A hydrogen atom is excited from the ground state to a higher energy level with principal quantum number n = 4. How many distinct spectral lines will appear in the emission spectrum when the atom returns to the ground state through all possible transitions?

Introduction / Context:
The line spectrum of the hydrogen atom arises because electrons can occupy only discrete energy levels and emit photons when they jump from a higher level to a lower level. This question explores how many different spectral lines can result when an atom initially excited to a particular energy level makes all possible downward transitions. It tests both your understanding of quantum energy levels and your ability to apply a simple combinational formula.

Given Data / Assumptions:

• We have a hydrogen atom with one electron.
• The electron is excited from the ground state (n = 1) to a higher energy level with principal quantum number n = 4.
• The electron can return to the ground state through various intermediate energy levels, emitting photons at each transition.
• We assume all possible downward transitions occur at some stage.

Concept / Approach:
When an electron is at the energy level n, it can make transitions to any lower level (n - 1, n - 2 and so on down to 1). Each distinct pair of energy levels (n2, n1) with n2 > n1 corresponds to one possible spectral line, because the energy difference and therefore the wavelength of the emitted photon is unique. For a given upper level n, the total number of spectral lines that can be produced when the electron completes all possible transitions down to the ground level is given by the formula n * (n - 1) / 2. This counts all unique downward transitions between levels 1 to n.

Step-by-Step Solution:
Step 1: Identify the highest level that the electron reaches: n = 4. Step 2: Recall the formula for the number of possible spectral lines when all transitions from level n down to 1 are allowed: Number of lines = n * (n - 1) / 2. Step 3: Substitute n = 4 into the formula: Number of lines = 4 * (4 - 1) / 2. Step 4: Simplify: 4 * 3 / 2 = 12 / 2 = 6. Step 5: Therefore, a total of 6 distinct spectral lines can appear in the emission spectrum.

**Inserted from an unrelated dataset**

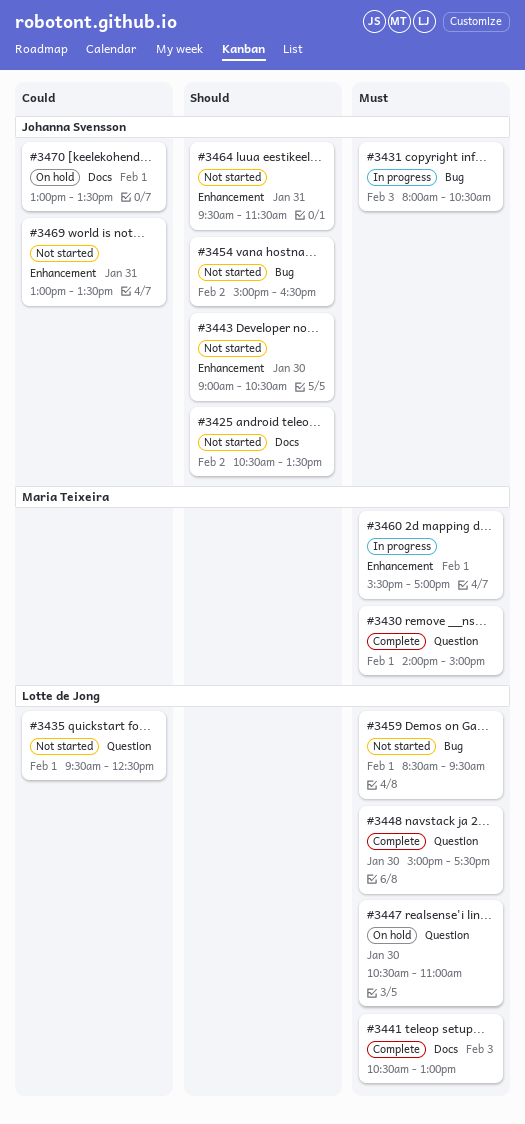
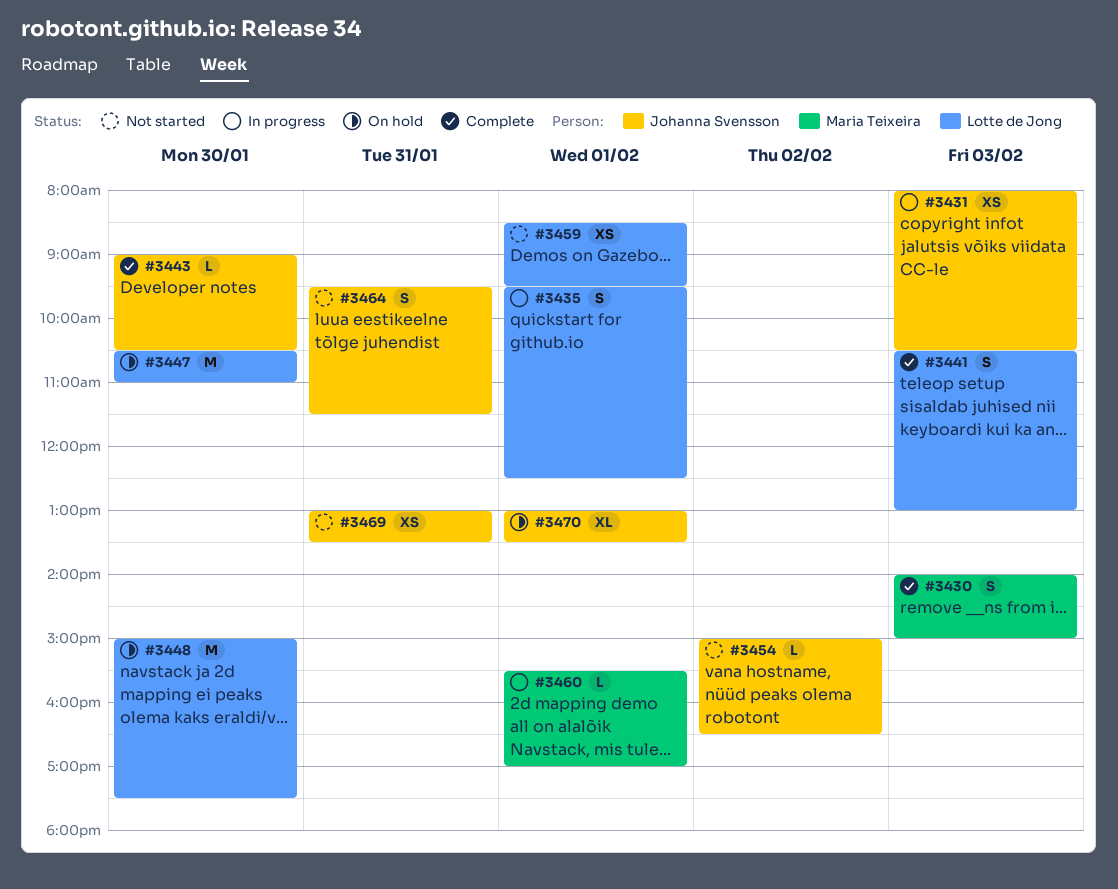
#3425: present -> none
#3430, day: Feb 1 -> Feb 3
#3435, status: Not started -> In progress
#3443, status: Not started -> Complete
#3448, status: Complete -> On hold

Verification / Alternative check:
We can list all downward transitions explicitly to confirm the count. From n = 4, the electron can drop to n = 3, 2 or 1. From n = 3, it can further drop to n = 2 or 1. From n = 2, it can drop to n = 1. So the possible transitions are: 4 → 3, 4 → 2, 4 → 1, 3 → 2, 3 → 1 and 2 → 1. Counting these gives 6 transitions, each corresponding to one spectral line at a different wavelength. This matches the formula result and confirms that 6 is correct.

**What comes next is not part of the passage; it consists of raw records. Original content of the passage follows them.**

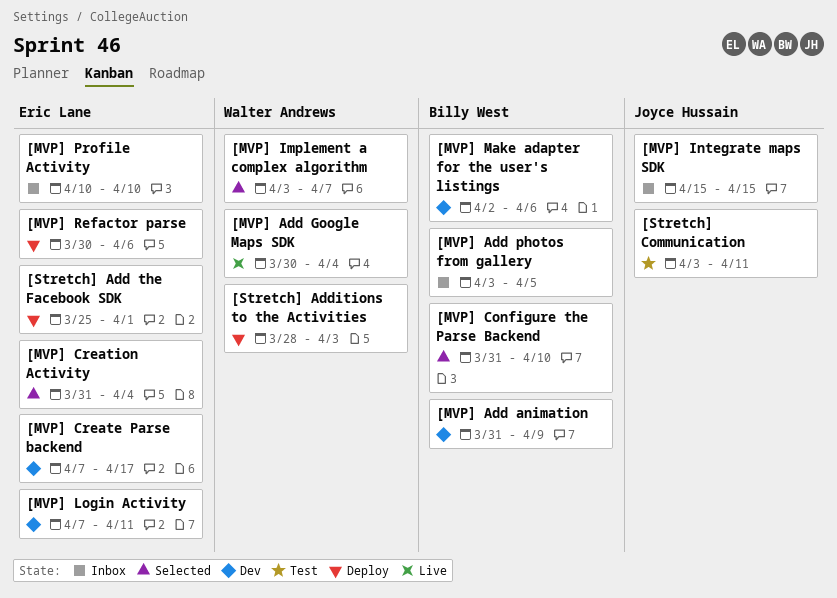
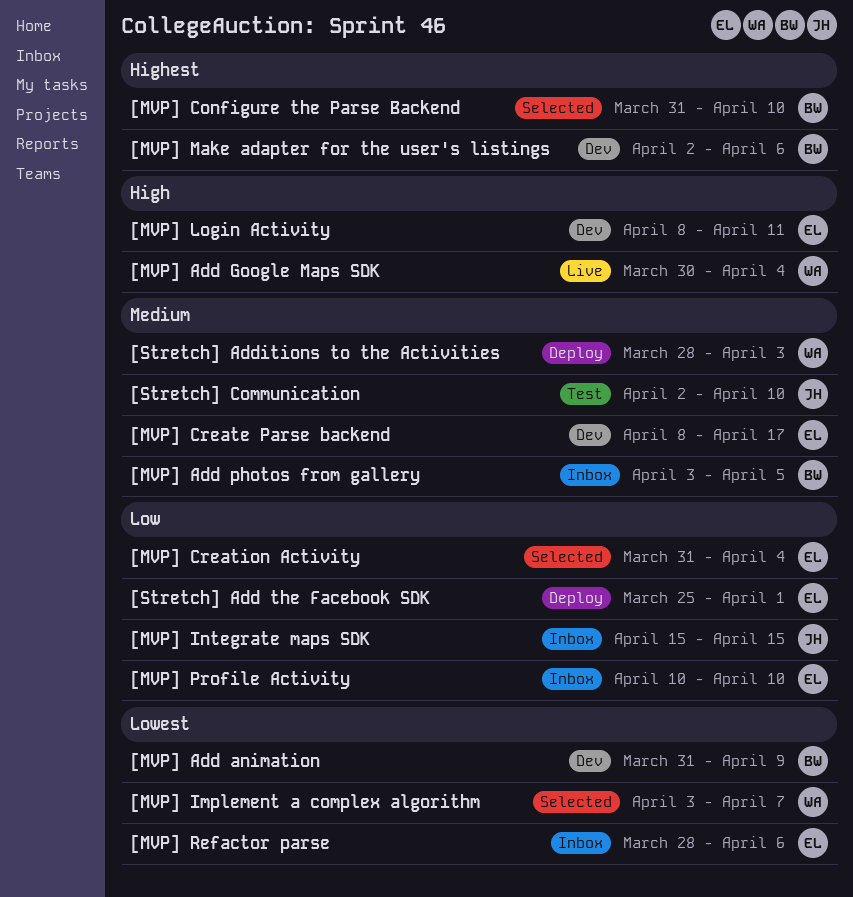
[MVP] Create Parse backend, start: Apr 7 -> Apr 8
[MVP] Login Activity, start: Apr 7 -> Apr 8
[MVP] Refactor parse, status: Deploy -> Inbox
[MVP] Refactor parse, start: Mar 30 -> Mar 28
[Stretch] Communication, start: Apr 3 -> Apr 2
[Stretch] Communication, due: Apr 11 -> Apr 10

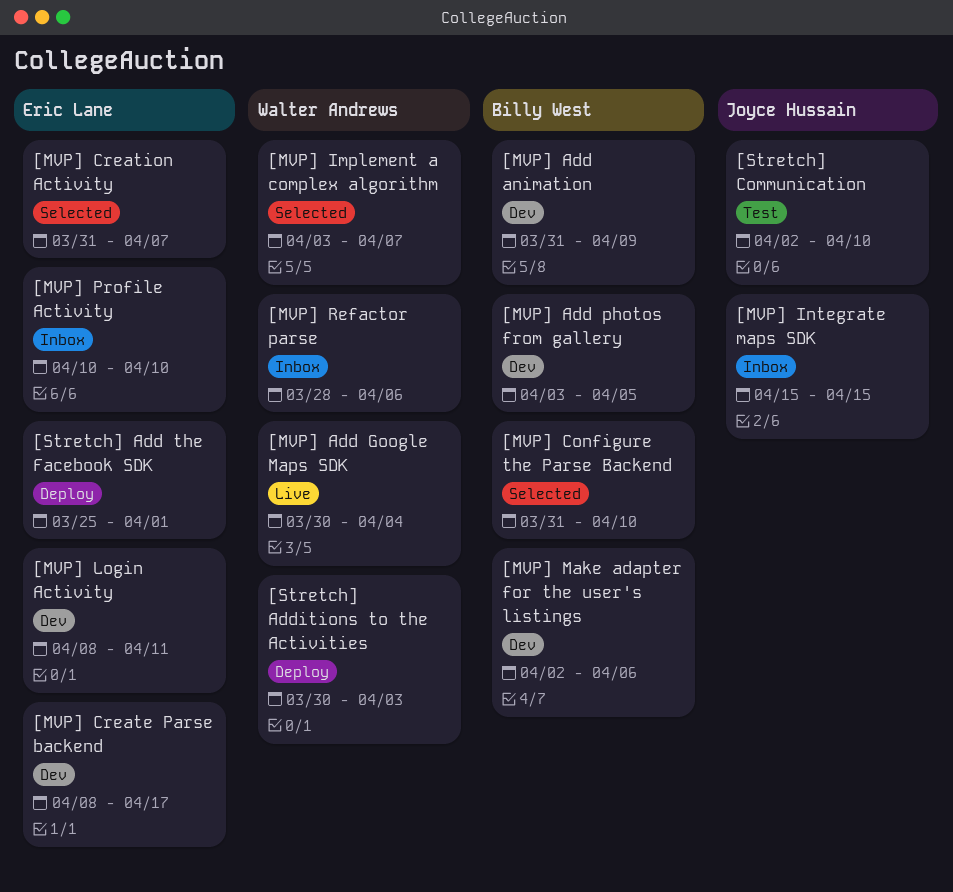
[MVP] Add photos from gallery, status: Inbox -> Dev
[MVP] Creation Activity, due: Apr 4 -> Apr 7
[MVP] Refactor parse, owner: Eric Lane -> Walter Andrews
[Stretch] Additions to the Activities, start: Mar 28 -> Mar 30

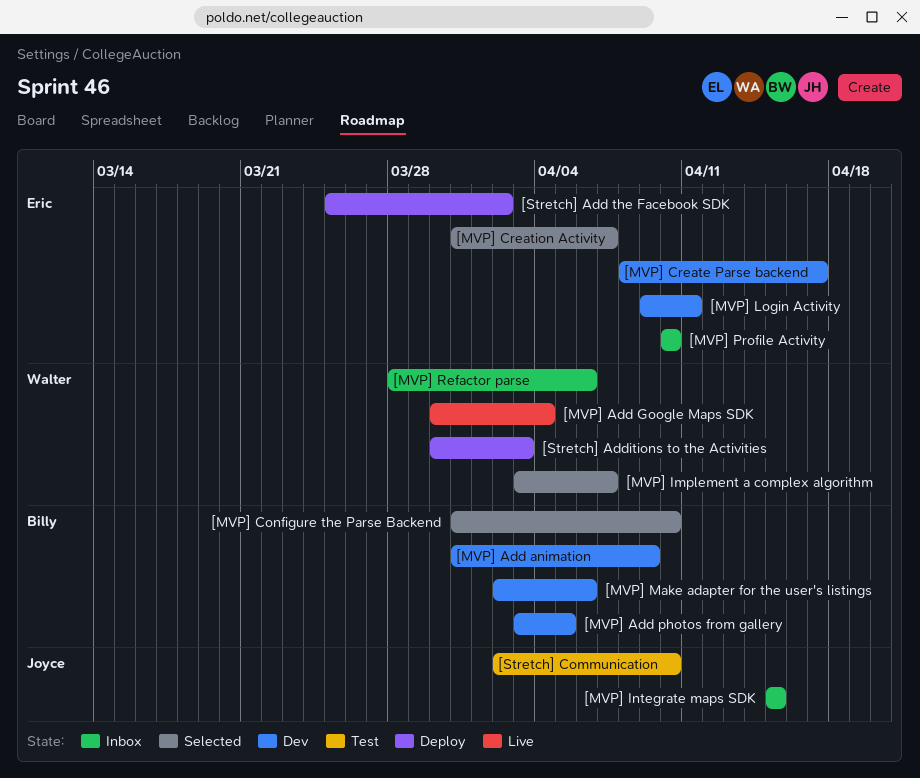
[MVP] Login Activity, start: Apr 8 -> Apr 9
[Stretch] Add the Facebook SDK, due: Apr 1 -> Apr 2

Why Other Options Are Wrong:
2: This would be the number of transitions if only a couple of specific jumps were allowed, but here all possible transitions are considered.

5: This is one less than the correct count and might arise from forgetting one of the possible transitions, such as 4 → 2 or 3 → 1.
3: This could be guessed by taking n - 1 instead of n * (n - 1) / 2, but it does not count all pairs of levels.

Common Pitfalls:
Students often confuse the number of possible final levels (which is n - 1) with the number of distinct transitions. Another mistake is counting only transitions that end at the ground state and ignoring intermediate transitions between excited levels. Remember that each drop from any higher level to any lower level generates a spectral line. Using the formula n * (n - 1) / 2 is a reliable shortcut, and listing transitions explicitly is a good way to verify your answer in small cases.

Final Answer:
The number of spectral lines obtained when the hydrogen atom drops from n = 4 back to the ground state through all possible paths is 6.